The man’s name went unspoken, but Phoebe knew to whom her papa was referring—Hunter.

She nodded. ‘I will, Papa.’ And then she turned and walked away, along the narrow dim passageways, out of the darkness of the gaol and into the bright light of Glasgow’s busy Trongate.

On the right hand side was the Tontine Hotel and its mail coaches, but Phoebe walked straight past, making her way through the crowds along Argyle Street, before heading down Jamaica Street. She kept on walking until she crossed the New Bridge that spanned the River Clyde. Half of Mrs Hunter’s coins for the coach fare were squirreled away inside her purse for next week’s visit to her father. The rest lay snug in the pocket of one of the Tolbooth’s turnkeys.

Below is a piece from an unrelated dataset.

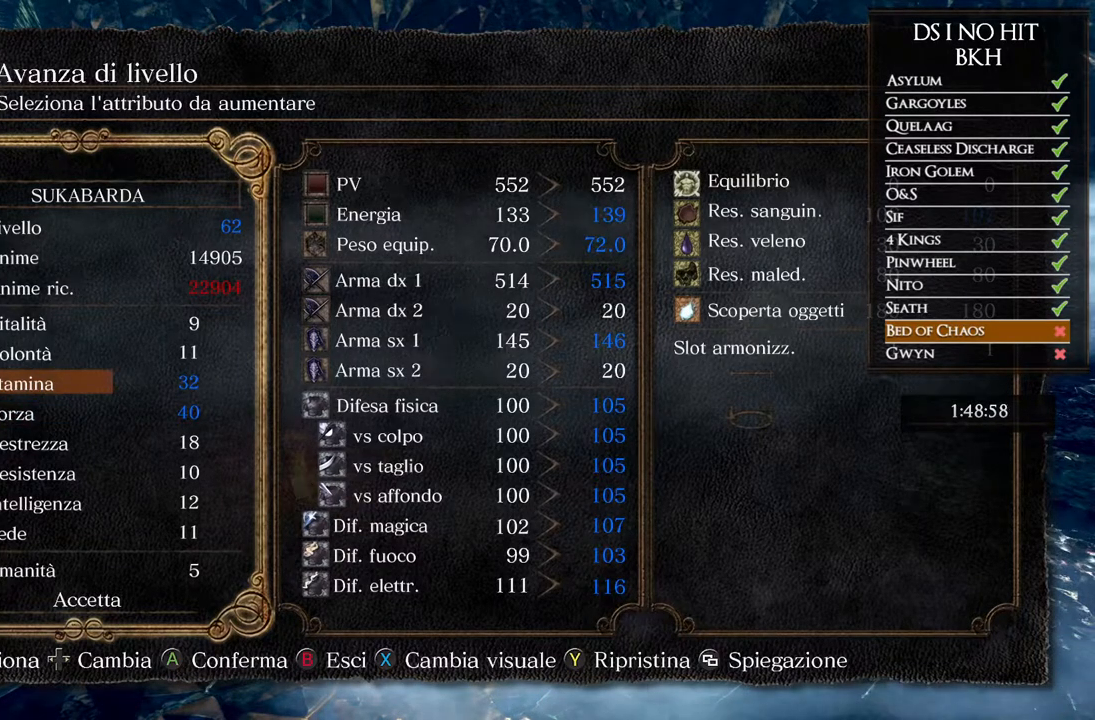
{"buttons": [], "left_stick": "center", "right_stick": "center", "button_events": []}
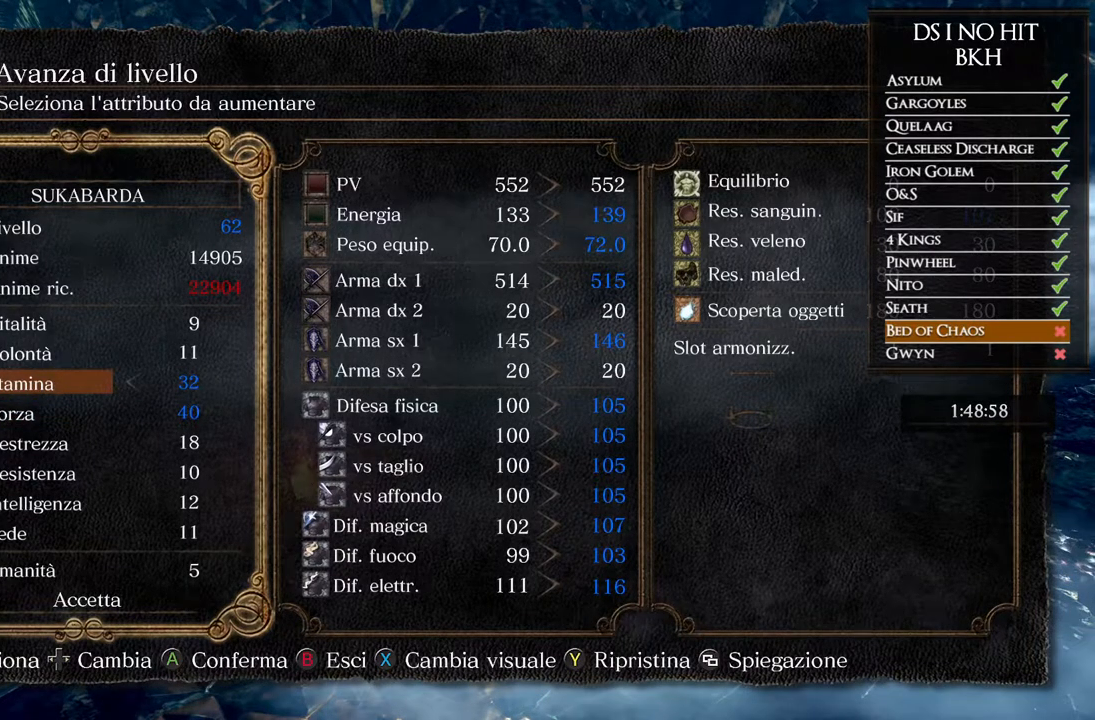
{"buttons": ["DPAD_LEFT"], "left_stick": "center", "right_stick": "center", "button_events": [[83, "A", "down"], [200, "A", "up"], [433, "DPAD_LEFT", "down"]]}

The road that led south out of the city towards the moor lay ahead. She changed the bag into her other hand and, bracing her shoulders for the walk, Phoebe began her journey to Blackloch Hall.

‘Hunter, is that you, old man? Ain’t seen you in an age. You ain’t been down in London since—’ Lord Bullford stopped himself, an awkward expression suddenly upon his face. He gruffly clapped a supportive hand to Hunter’s shoulder. ‘So sorry to hear about your father.’

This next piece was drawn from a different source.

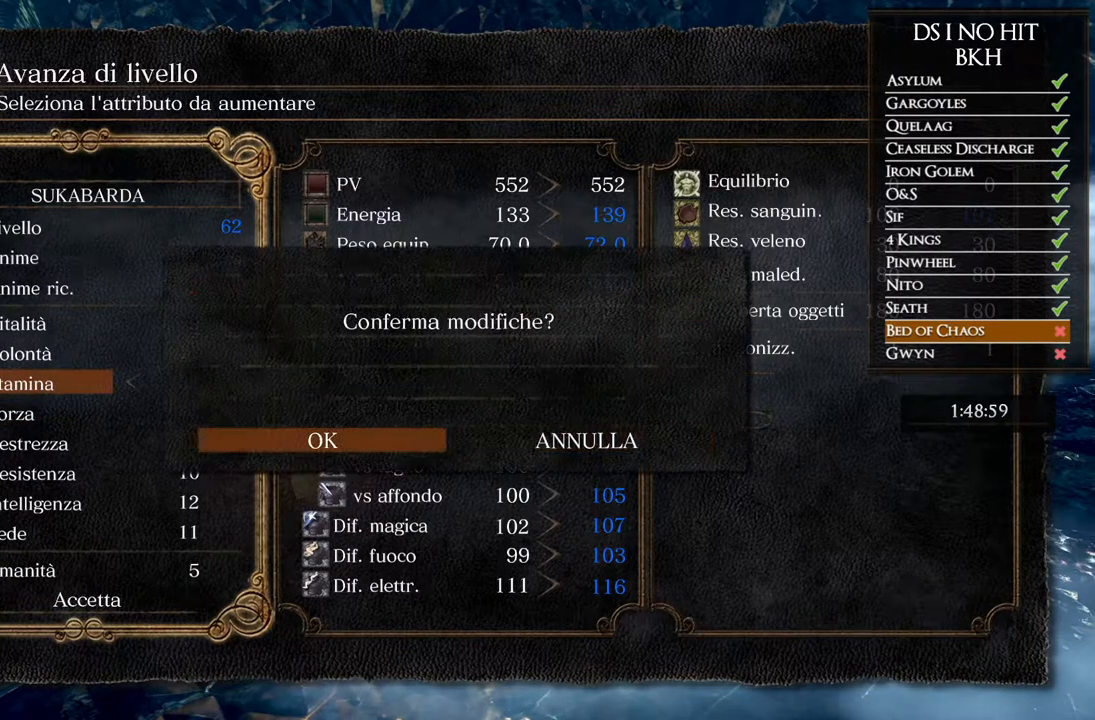
{"buttons": [], "left_stick": "center", "right_stick": "center", "button_events": [[67, "DPAD_LEFT", "up"]]}
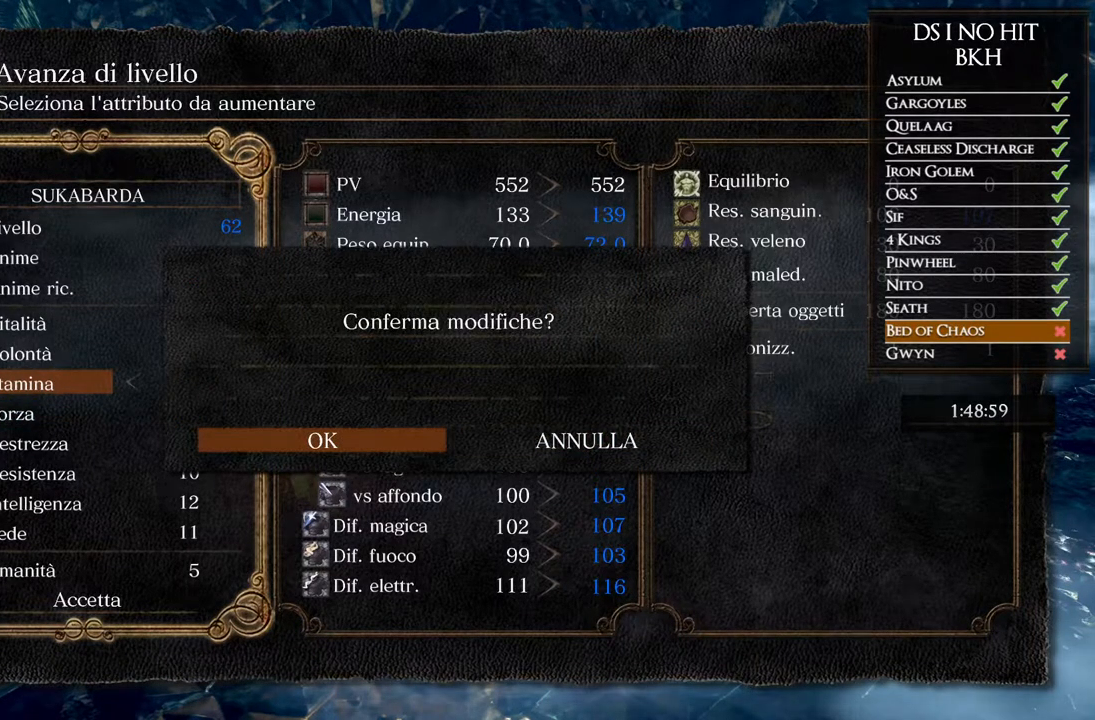
{"buttons": [], "left_stick": "center", "right_stick": "center", "button_events": []}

Hunter said not one word. His expression was cold as he glanced first at Viscount Linwood standing in the background behind Bullford, and then at where Bullford’s hand rested against the black superfine of his coat. He shifted his gaze to Bullford’s face and looked at him with such deadly promise that the man withdrew his hand as if he had been burnt.

Bullford cleared his throat awkwardly. ‘Up visiting Kelvin and bumped into Linwood. Thought we might drop in on you at Blackloch while we were here. The boys have been worried about you, Hunter. What with—’

‘They need not have been.’ Hunter glanced with obvious dislike at Linwood as he cut off the rest of Bullford’s words and made to step aside. ‘And visitors are not welcome at Blackloch.’

He saw Bullford’s eyes widen slightly, but the man was not thwarted.

‘Kelvin knows an excellent little place. We could—’

‘No.’ Hunter started to walk away.

‘Stakes are high but the tables are the best, and the lightskirts that run the place.’ Bullford skimmed his hands through the air to sketch the outline of a woman’s curves ‘.just your type.’

Hunter turned, grabbed Bullford by the lapels of his coat, thrust him hard against the wall of the building they were standing beside and held him there. ‘I said no.’ He felt rather than saw Linwood tense and move behind him.

‘Easy, old man.’ The sweat was glimmering on Bullford’s upper lip and trickling down his chin. ‘Understand perfectly.’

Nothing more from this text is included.